You should check your Government’s website for updates on the situation in the country, particularly if you intend to travel to a region bordering Democratic Republic of Congo.

You can drive on the licence of most countries for up to 3 months after which time you need an International Driving Permit, though some websites make reference to getting your licence endorsed by the Uganda Road Traffic authority before you can rent a car- I’d advise to check this with the rental company. I didn’t do this but did take an IDP with me. Uganda drives on the left hand side of the road. Main roads in and around Cities are usually in good condition but can be congested.
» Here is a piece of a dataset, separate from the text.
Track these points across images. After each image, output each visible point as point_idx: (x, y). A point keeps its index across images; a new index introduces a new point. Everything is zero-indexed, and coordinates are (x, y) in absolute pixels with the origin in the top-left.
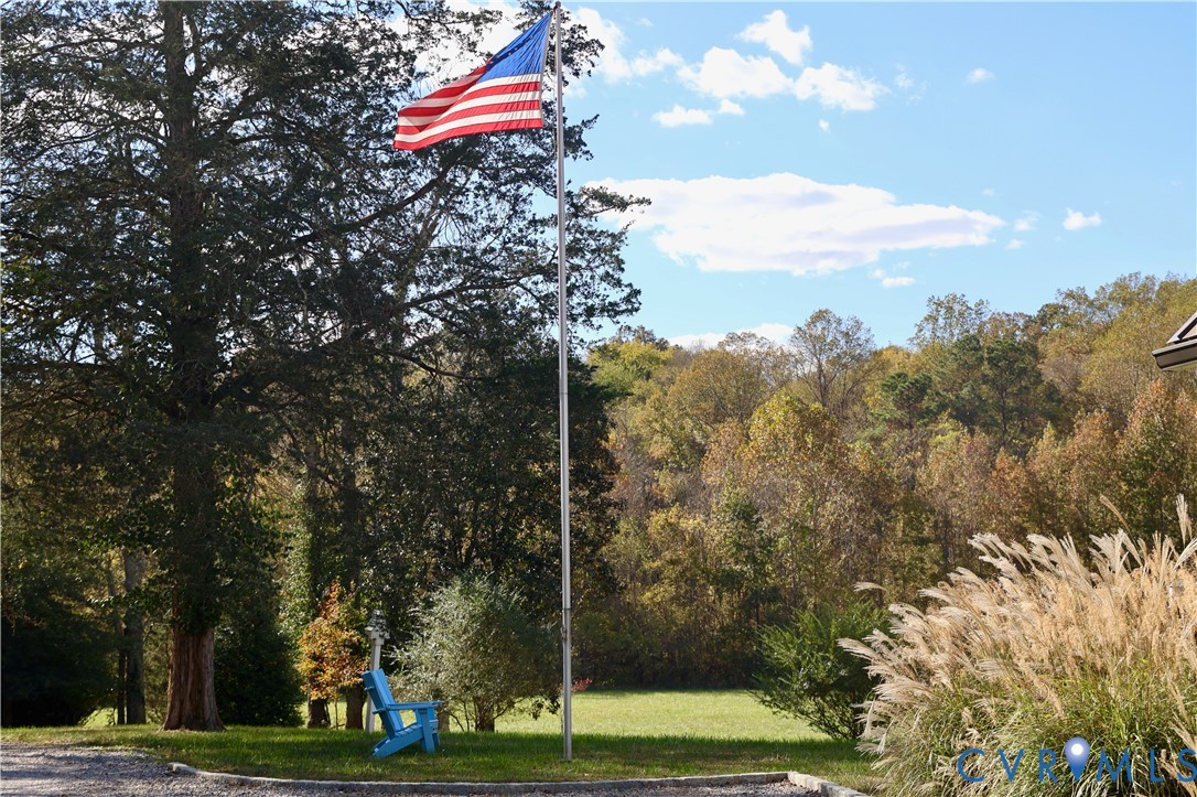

Kampala in particular is a traffic nightmare with gridlock for much of the day.Minor and rural roads will generally be in a worse condition but are usually passable without a 4WD in good weather. If you’re heading to Bwindi National Park to see the gorillas, the roads are in generally good condition but after rain, expect flooding and landslides. I know that people stay at Lake Bunyonyi and drive to Bwindi on the morning of their trek but this journey took us 6 hours after rain so I personally think thats a risk. Better to stay near the park. Roads through Queen Elizabeth NP are all paved and generally Okay except for a few pot holes.

Travelling on the roads in Uganda can be hazardous, particularly outside the main cities. Generally I found that driving standards, for Africa were quite good, with two exceptions. One is buses who will overtake at speed and in the face of oncoming traffic, particularly on roads with high volumes of slow moving trucks. Second are Government motorcades. These are especially prevalent on the roads from Entebbe airport to Kampala. They will be heralded by flashing lights and sirens and will drive down the middle of the road forcing other vehicles out of the way. Pull over if you heard one approaching.

Other road users may be driving without lights and livestock roam across the roads. The Jinja – Kampala and the Kampala – Masaka roads are particular accident black spots. The road to Jinja is a major truck route- in my view, though it looks a lot longer, you’re quicker coming off the road at Mukono and going up through Nagalama, Nakifuma,Bukoloto,Nazigo and following the loop down to Jinja. Many accidents involve matatus (minibus taxis), boda-bodas (motorbike taxis), buses and trucks which are often overloaded. You should drive with caution at all times and avoid driving at night.

Although I try and keep the information in the site updated as much as possible, in a rapidly moving world, situations can change daily. Therefore please use the site as an approximate guide, and in conjunction with other resources in order to form your view on driving conditions, roads, safety etc.

Uganda Car Rental –
Hertz and Europcar have branches in Kampala.

We currently have no local car rental partners in Uganda. If you are a local car rental company who would like to feature on please check details on our Partnering page or contact us on

Uganda Self Drive Rules
It should be possible to take the car into neighbouring countries if you rent from one of the big firms. Hertz say you must have prior agreement to do this.